The Zaitokukai also collect a lot of money in donations from like-minded citizens.
The group, which is led by Makoto Sakurai, whose real name is Makoto Takada, claims that ethnic Koreans abuse the social and welfare system in Japan. Zaitokukai claims to have over 14,000 members. It organizes protests and demonstrations across Japan, even in front of Korean elementary schools, yelling such slogans as “Go back to Korea,” “You’re the children of spies”—making numerous veiled and overt threats. The group asserts that all foreigners are criminals who should be chased out of Japan, especially the Koreans.
In a recent book, Sakurai states, “The Japanese understand what the Koreans are up to. If you think about it, there’s no way we can get along with these people.
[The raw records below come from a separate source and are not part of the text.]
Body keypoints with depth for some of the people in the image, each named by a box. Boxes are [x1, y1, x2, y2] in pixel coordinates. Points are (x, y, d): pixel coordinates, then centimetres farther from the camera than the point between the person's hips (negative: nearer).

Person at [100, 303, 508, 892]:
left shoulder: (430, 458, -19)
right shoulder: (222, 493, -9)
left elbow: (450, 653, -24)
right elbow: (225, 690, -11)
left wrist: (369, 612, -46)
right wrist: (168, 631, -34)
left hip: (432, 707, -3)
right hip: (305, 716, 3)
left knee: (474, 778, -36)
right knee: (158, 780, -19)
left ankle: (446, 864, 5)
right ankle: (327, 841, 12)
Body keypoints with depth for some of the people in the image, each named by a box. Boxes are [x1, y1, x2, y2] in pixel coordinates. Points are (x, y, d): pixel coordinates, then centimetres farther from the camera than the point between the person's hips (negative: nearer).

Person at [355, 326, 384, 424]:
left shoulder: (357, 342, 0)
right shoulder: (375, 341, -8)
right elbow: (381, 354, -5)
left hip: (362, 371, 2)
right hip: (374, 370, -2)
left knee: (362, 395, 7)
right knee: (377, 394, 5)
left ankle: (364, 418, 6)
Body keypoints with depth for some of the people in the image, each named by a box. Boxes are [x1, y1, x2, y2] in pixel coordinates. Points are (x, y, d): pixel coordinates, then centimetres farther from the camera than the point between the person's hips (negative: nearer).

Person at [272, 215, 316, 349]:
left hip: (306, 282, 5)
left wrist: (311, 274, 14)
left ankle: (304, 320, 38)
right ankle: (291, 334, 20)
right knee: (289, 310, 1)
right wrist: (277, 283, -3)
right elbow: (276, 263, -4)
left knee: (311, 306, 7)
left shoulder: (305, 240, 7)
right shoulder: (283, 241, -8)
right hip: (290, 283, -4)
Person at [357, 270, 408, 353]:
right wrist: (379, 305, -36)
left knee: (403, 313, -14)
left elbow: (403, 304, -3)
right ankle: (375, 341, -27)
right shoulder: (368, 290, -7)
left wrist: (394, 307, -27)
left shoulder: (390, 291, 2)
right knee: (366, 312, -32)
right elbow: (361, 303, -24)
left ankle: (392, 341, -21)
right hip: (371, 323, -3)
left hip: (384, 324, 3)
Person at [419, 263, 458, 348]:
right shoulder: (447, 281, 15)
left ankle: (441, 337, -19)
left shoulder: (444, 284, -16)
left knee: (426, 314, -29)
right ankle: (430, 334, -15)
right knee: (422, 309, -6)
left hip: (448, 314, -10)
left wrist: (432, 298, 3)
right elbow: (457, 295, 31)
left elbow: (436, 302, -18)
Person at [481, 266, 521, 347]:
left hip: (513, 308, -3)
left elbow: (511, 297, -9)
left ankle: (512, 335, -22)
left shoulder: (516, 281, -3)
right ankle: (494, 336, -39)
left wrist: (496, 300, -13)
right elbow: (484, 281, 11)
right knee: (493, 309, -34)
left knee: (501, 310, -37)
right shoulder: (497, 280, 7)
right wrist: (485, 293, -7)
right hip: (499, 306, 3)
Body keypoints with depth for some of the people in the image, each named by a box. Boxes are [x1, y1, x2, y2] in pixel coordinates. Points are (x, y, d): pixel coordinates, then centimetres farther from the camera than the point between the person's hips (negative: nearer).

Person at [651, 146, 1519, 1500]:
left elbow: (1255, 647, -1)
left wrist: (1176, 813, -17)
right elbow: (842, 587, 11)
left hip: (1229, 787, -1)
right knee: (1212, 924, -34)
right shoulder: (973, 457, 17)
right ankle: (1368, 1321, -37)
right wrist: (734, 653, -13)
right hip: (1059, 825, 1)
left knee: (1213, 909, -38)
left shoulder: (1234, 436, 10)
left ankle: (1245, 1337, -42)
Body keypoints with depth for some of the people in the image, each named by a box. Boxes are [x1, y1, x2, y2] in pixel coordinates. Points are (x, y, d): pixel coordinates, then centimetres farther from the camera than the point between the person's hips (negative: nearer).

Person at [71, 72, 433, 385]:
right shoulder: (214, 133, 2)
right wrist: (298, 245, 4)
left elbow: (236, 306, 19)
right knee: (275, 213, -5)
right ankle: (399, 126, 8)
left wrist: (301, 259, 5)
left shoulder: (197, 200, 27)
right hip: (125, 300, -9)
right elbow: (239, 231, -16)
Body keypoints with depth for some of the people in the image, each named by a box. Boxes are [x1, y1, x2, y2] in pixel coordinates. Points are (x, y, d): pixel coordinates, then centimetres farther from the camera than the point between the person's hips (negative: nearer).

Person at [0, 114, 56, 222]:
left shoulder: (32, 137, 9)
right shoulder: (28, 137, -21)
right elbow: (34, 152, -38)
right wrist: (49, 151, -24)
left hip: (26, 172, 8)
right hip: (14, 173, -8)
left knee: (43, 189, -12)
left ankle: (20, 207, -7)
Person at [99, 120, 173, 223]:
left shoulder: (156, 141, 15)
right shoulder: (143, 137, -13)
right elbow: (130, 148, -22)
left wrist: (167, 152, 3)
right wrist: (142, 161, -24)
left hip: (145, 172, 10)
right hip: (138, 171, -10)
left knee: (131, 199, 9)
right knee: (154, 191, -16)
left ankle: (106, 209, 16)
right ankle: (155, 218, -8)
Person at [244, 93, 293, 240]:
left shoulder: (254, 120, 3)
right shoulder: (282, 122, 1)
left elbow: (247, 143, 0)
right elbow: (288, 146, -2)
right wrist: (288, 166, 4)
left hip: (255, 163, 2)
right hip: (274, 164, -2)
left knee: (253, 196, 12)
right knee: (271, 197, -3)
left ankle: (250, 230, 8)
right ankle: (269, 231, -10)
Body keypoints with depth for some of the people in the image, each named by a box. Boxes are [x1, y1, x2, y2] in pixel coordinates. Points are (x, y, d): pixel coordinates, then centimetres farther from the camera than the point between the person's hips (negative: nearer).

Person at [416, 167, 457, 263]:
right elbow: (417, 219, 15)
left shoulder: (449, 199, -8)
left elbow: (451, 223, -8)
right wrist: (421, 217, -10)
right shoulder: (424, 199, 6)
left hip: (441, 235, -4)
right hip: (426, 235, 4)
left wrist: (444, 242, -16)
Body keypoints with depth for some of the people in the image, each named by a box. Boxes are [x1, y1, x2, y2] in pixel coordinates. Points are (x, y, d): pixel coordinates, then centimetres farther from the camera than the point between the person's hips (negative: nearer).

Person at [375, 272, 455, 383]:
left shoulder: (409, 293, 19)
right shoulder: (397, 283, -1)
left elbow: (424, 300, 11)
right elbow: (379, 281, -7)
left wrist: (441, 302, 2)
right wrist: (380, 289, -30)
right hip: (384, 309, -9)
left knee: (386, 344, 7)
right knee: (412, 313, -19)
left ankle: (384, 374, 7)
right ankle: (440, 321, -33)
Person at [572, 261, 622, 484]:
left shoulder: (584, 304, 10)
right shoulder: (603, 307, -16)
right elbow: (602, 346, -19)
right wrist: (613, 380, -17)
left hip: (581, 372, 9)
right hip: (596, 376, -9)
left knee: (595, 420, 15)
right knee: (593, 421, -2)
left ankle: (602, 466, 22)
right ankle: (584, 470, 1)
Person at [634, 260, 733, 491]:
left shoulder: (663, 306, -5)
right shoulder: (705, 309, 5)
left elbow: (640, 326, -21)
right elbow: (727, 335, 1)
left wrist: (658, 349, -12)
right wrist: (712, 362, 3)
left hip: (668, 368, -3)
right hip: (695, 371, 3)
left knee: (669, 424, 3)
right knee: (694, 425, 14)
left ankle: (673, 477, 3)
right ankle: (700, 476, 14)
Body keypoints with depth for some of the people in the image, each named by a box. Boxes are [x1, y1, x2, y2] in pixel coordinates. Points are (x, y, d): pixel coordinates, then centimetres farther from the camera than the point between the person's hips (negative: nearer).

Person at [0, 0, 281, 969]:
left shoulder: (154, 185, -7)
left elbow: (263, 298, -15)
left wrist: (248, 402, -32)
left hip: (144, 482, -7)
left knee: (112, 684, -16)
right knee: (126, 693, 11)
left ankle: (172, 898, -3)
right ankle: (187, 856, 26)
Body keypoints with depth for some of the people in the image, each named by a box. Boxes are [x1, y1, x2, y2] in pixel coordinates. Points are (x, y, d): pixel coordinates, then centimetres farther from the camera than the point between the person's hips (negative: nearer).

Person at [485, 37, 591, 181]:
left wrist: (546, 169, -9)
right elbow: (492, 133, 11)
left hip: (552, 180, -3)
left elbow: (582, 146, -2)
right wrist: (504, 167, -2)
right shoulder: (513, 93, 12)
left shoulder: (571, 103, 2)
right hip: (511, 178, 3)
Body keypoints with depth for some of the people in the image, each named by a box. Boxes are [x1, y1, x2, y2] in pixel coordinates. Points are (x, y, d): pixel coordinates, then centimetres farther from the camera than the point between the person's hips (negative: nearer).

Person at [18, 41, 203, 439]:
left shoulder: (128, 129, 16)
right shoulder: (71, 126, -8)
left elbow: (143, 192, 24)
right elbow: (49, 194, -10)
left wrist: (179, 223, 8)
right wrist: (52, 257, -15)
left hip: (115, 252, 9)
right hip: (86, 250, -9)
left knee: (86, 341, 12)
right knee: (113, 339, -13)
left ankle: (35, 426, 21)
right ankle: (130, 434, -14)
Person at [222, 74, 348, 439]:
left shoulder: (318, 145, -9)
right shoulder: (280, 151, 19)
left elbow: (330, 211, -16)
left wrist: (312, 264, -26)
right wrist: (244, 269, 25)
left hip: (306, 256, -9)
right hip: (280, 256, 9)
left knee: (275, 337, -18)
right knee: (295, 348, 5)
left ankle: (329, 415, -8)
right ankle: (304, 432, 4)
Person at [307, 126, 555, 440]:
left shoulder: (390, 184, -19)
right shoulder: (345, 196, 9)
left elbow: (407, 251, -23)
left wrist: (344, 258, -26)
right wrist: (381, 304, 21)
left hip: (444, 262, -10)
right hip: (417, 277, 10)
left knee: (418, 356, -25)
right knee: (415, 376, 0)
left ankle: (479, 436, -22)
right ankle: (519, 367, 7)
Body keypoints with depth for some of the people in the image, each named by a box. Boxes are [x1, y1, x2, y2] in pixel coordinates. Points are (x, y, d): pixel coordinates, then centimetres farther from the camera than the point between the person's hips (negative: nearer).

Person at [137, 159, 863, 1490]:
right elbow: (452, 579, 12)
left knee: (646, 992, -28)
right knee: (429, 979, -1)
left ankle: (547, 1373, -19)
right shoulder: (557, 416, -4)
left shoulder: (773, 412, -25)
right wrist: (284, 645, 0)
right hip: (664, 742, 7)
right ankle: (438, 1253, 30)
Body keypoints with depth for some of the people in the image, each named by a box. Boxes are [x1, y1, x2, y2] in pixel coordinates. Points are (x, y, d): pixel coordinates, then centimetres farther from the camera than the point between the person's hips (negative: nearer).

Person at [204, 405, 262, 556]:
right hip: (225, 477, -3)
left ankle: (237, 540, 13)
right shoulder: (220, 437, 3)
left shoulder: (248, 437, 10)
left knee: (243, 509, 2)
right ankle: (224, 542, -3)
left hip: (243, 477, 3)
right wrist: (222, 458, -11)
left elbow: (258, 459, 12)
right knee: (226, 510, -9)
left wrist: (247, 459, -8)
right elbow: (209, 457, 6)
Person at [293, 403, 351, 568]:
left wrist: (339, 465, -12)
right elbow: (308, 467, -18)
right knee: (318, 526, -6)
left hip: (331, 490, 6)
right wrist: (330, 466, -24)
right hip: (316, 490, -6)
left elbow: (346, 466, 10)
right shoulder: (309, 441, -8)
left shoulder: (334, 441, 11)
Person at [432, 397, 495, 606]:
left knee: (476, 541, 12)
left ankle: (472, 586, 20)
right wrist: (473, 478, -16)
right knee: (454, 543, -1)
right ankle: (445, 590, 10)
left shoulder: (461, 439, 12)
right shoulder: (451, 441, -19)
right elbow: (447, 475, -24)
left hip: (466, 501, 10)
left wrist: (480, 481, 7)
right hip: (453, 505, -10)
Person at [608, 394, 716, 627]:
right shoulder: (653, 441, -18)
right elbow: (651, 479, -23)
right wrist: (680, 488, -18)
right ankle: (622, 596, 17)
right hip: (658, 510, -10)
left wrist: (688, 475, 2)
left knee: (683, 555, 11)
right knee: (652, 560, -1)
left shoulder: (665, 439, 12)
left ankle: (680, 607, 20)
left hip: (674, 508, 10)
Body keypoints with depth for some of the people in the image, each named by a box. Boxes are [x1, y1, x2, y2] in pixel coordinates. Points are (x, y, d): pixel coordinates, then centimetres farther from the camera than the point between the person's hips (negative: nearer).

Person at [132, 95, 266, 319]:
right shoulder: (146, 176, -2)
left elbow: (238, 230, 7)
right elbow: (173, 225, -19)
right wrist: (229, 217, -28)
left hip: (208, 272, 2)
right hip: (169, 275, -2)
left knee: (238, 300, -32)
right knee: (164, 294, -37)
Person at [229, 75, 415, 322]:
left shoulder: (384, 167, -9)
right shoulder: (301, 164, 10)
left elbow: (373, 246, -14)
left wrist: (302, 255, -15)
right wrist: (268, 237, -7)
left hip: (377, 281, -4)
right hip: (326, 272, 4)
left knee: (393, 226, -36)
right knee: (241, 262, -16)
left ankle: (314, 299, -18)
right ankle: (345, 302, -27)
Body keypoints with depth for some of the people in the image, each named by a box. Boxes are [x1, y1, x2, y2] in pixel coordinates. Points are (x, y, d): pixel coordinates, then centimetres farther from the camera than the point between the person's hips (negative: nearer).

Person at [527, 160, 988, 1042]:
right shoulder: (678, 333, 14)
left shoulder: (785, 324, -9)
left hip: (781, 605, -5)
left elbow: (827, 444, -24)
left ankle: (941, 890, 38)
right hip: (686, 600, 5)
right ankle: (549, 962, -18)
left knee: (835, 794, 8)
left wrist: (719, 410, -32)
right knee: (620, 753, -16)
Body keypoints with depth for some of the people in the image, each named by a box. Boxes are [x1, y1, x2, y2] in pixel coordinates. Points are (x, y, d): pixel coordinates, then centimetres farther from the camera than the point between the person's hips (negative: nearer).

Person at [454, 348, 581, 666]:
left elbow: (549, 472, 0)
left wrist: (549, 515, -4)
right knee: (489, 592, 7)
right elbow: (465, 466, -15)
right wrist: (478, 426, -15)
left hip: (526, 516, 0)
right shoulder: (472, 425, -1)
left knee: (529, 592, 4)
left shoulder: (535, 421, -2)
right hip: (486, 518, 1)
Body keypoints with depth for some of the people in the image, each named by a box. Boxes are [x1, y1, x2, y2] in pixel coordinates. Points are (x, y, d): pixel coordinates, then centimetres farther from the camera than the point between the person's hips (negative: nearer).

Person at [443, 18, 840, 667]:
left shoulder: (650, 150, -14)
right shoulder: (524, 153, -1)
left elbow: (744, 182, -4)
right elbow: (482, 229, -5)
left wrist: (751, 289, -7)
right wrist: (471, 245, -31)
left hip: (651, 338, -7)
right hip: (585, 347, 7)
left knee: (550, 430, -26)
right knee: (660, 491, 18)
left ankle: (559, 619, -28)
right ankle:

Even though Japanese people don’t do anything, Koreans just cause one incident (crime) after another. Every time a Korean commits another crime, our support goes up.”
And when support goes up, so do the earnings of the Zaitokukai—earnings that are poorly accounted for and go untaxed. It’s a great racket and it’s completely legal.
However, the group does have associations with the Japanese mafia, aka the yakuza, and those may not be legal. They are very closely tied to the political arm of the Sumiyoshikai, known as Nihonseinsha. .
Eriko Yamatani, as chairman of the National Public Safety Commission, oversees Japan’s police forces. It makes her association with Zaitokukai and their criminally inclined members highly problematic. One picture that dates back to 2009 shows Yamatani standing next to Yasuhiko Aramaki, who was arrested a year later for terrorizing a Korean elementary school in Kyoto, found guilty and then later arrested again in 2012 on charges of intimidation. .
Another of the people photographed with Yamatani is Shigeo Masuki, a former Zaitokukai leader. Masuki was arrested at least three times after the photograph was shot, once for threatening an elementary school principal and later for insurance fraud. Yamatani initially denied that she knew of the Zaitokukai affiliation of the people in the pictures. This is slightly strange since she has reportedly been friends with Masuki and his wife for over a decade. When replying to questions from TBS radio about the recent scandal, she explained the Zaitokukai exactly in the terminology of a true believer, inadvertently using the words “Zainichi Tokken (Special rights of the Korean Residents In Japan)” herself. At a press conference held today (September 25th), she was questioned about her use of the term and stated uncomfortably, “In my reply (to TBS) I might have just copy and pasted from the Zaitokukai homepage.” She refused to criticize the group by name or clarify whether she believed that ethnic Koreans had special privileges.
Yamatani, in her current position, oversees the National Police Agency—the very same agency that noted in its 2013 white paper that the Zaitokukai were committing hate speech, promoting racism, and posed a threat to the social order. If hate-speech becomes a crime, she may be in charge of overseeing the police that enforce the law.
She isn’t the only one close to the Zaitokukai in the current cabinet. According to the magazine Sunday Mainichi, Ms. Tomomi Inada, Minister Of The “Cool Japan” Strategy, also received donations from Masaki and other Zaitokukai associates.
Apparently, racism is cool in Japan.
Inada made news earlier this month after photos circulated of her and another female in the new cabinet posing with a neo-Nazi party leader . Both denied knowing the neo-Nazi well but later were revealed to have contributed blurbs for an advertisement praising the out-of-print book Hitler’s Election Strateg y. Coincidentally, Vice-Prime Minister,Taro As, is also a long-time admirer of Nazi political strategy , and has suggested Japan follow the Nazi Party template to sneak constitutional change past the public.
Even Japan’s Prime Minister Abe has been photographed with members of Zaitokukai. Masuki, who snapped a photo with Abe on August 17h 2009, while he was still a member of the group, bragged that Abe “kindly remembered him.”